**THE DATA:**
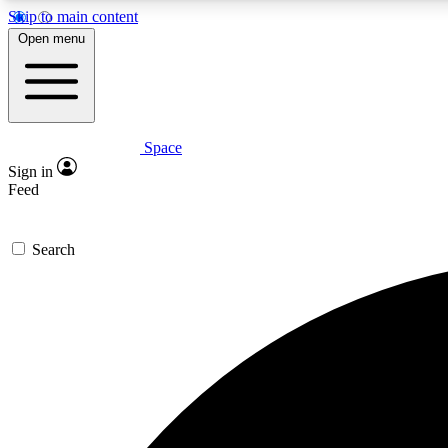
Skip to main content
Open menu
Space
Expe
Sign in
In-depth 
Feed
Search
Curate
Handpic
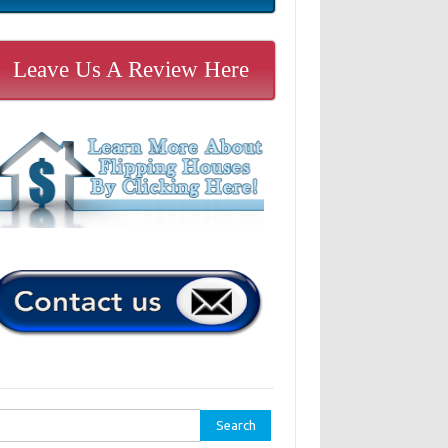
Leave Us A Review Here
rch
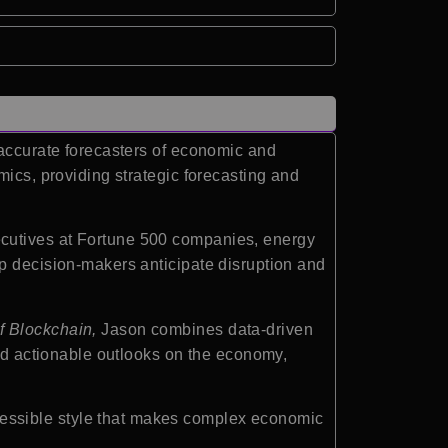
 accurate forecasters of economic and
mics, providing strategic forecasting and
ecutives at Fortune 500 companies, energy
lp decision-makers anticipate disruption and
f Blockchain,
Jason combines data-driven
and actionable outlooks on the economy,
essible style that makes complex economic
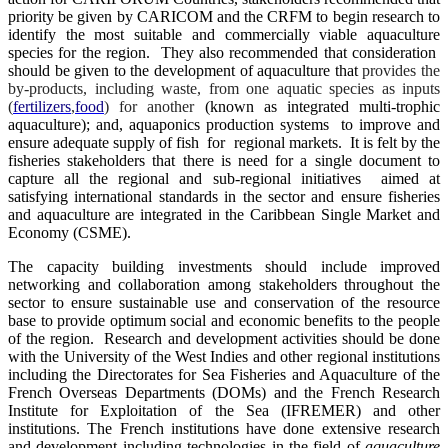
priority be given by CARICOM and the CRFM to begin research to
identify the most suitable and commercially viable aquaculture
species for the region. They also recommended that consideration
should be given to the development of aquaculture that
provides the
by-products, including waste, from one aquatic species as inputs
(
fertilizers
,
food
) for another
(known as integrated multi-trophic
aquaculture); and, aquaponics production systems to improve and
ensure adequate supply of fish for regional markets. It is felt by the
fisheries stakeholders that there is need for a single document to
capture all the regional and sub-regional initiatives aimed at
satisfying international standards in the sector and ensure fisheries
and aquaculture are integrated in the Caribbean Single Market and
Economy (CSME).
The capacity building investments should include improved
networking and collaboration among stakeholders throughout the
sector to ensure sustainable use and conservation of the resource
base to provide optimum social and economic benefits to the people
of the region. Research and development activities should be done
with the University of the West Indies and other regional institutions
including the Directorates for Sea Fisheries and Aquaculture of the
French Overseas Departments (DOMs) and the French Research
Institute for Exploitation of the Sea (IFREMER) and other
institutions. The French institutions have done extensive research
and development including technologies in the field of
aquaculture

**DIRECTIONS FOR THIS TASK:** For each line above that carries the word "economic", copy it out.

**EXERCISE OUTPUT:**
 accurate forecasters of economic and
essible style that makes complex economic
base to provide optimum social and economic benefits to the people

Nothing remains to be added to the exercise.